DAS
The Distributed Annotation System (DAS)
DAS is a specification of a protocol for requesting and returning annotation data for genomic regions. DAS allows sequence annotation to be stored in a decentralised manner, by multiple third-party annotators, and integrated on an as-needed basis by client-side software.
A single DAS server is designated as either an annotation server or as the reference server. The reference server provides essential structural information about the genome: the physical map which relates one entry point to another (where an "entry point" is an arbitrary segment of the sequence, such as a sequenced BAC, a contig, or a whole assembled chromosome), the DNA sequence for each entry point, and some standard authorship information.
Using either a free-standing application or a web site (such as Ensembl) that acts like a DAS client, researchers can interrogate one or more annotation servers to retrieve features in a region of interest. The servers return the results using a standard data format, allowing the sequence browser to integrate the annotations and display them in graphical or tabular form. No attempt is made to automatically resolve contradictions between different third-party annotations. Indeed, the ability to make comparisons between annotations from different centres is one of the main uses for DAS.

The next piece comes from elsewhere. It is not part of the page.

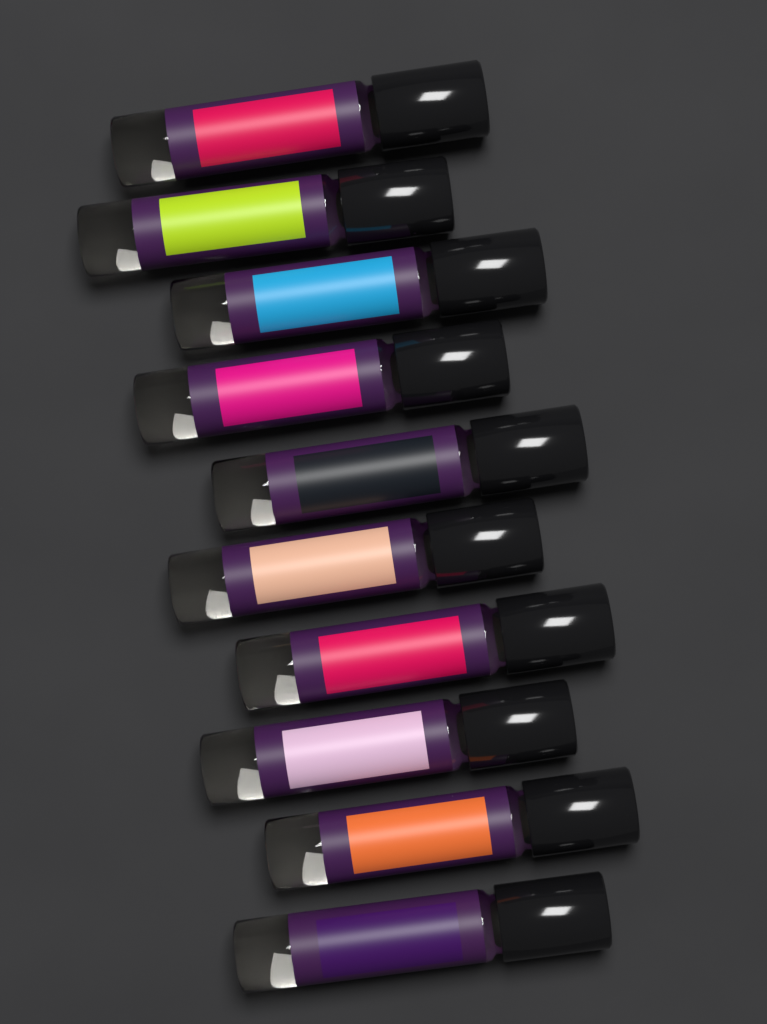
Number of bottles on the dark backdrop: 10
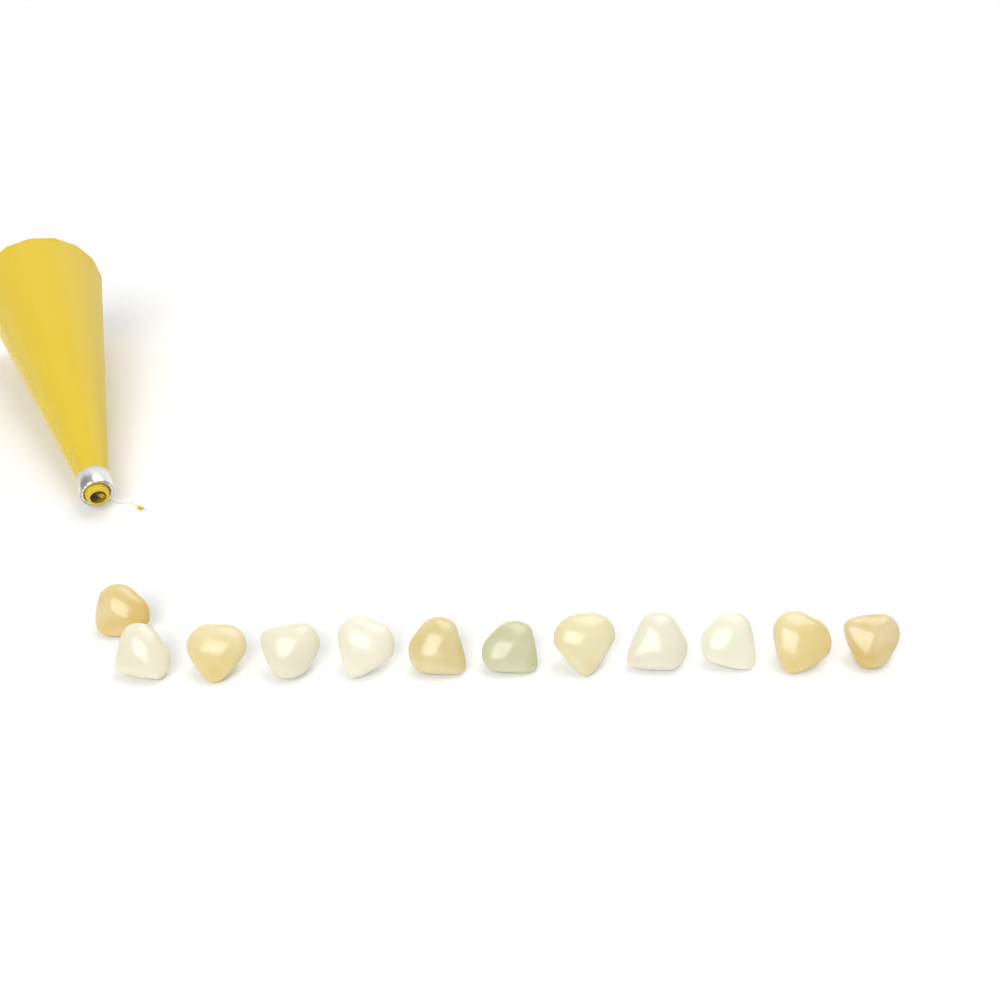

A DAS request consists of a specially formatted URL in a simple HTTP request (as used by any web browser), and all DAS data are returned in an XML document. The XML document format which is used is derived from GFF.
The Ensembl project has extended the use of the DAS specification to not only cover genomic annotations, but to also allow for proteomic annotations and the annotation of non-positional features. See the text on DAS in Ensembl for more info about this.
DAS Resources
- Learn about how Ensembl makes use of DAS.
- Information on how you may set up your own DAS server.
- More in-depth information about the DAS protocol, including the full specification and future developments of it, is available from the http://www.biodas.org/ site. This site also contains information about client libraries, for people wishing to implement their own DAS clients.
- There is a low volume mailing list for technical DAS discussions (not Ensembl specific). For information about this list see DAS mailing list.
The Distributed Annotation System was originally developed by Lincoln D. Stein, Sean Eddy and Robin Dowell in 2000.